# Exercise objective:
Without the images, print all the entries below exactly as given.

BEGIN The data

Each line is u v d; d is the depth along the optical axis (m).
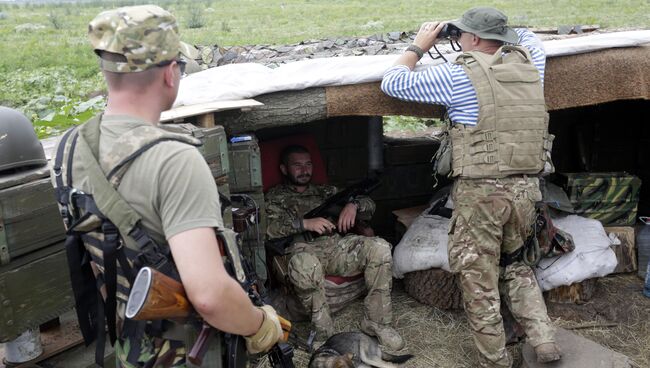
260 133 4.04
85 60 15.50
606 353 2.66
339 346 2.88
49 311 2.06
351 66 3.10
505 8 25.72
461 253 2.67
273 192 3.56
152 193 1.24
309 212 3.52
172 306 1.27
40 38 23.08
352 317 3.44
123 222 1.25
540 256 2.89
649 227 3.77
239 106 2.76
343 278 3.40
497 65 2.60
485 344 2.66
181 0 49.78
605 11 22.38
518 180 2.61
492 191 2.59
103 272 1.36
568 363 2.61
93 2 54.16
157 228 1.27
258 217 2.96
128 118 1.31
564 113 4.58
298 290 3.18
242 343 1.44
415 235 3.58
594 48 3.05
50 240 2.03
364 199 3.66
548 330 2.64
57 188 1.37
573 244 3.27
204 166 1.28
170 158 1.24
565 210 3.68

END The data

# Response to the exercise:
Each line is u v d; d is the depth along the optical axis (m).
260 133 4.04
85 60 15.50
606 353 2.66
339 346 2.88
49 311 2.06
351 66 3.10
505 8 25.72
461 253 2.67
273 192 3.56
152 193 1.24
309 212 3.52
172 306 1.27
40 38 23.08
352 317 3.44
123 222 1.25
540 256 2.89
649 227 3.77
239 106 2.76
343 278 3.40
497 65 2.60
485 344 2.66
181 0 49.78
605 11 22.38
518 180 2.61
492 191 2.59
103 272 1.36
568 363 2.61
93 2 54.16
157 228 1.27
258 217 2.96
128 118 1.31
564 113 4.58
298 290 3.18
242 343 1.44
415 235 3.58
594 48 3.05
50 240 2.03
364 199 3.66
548 330 2.64
57 188 1.37
573 244 3.27
204 166 1.28
170 158 1.24
565 210 3.68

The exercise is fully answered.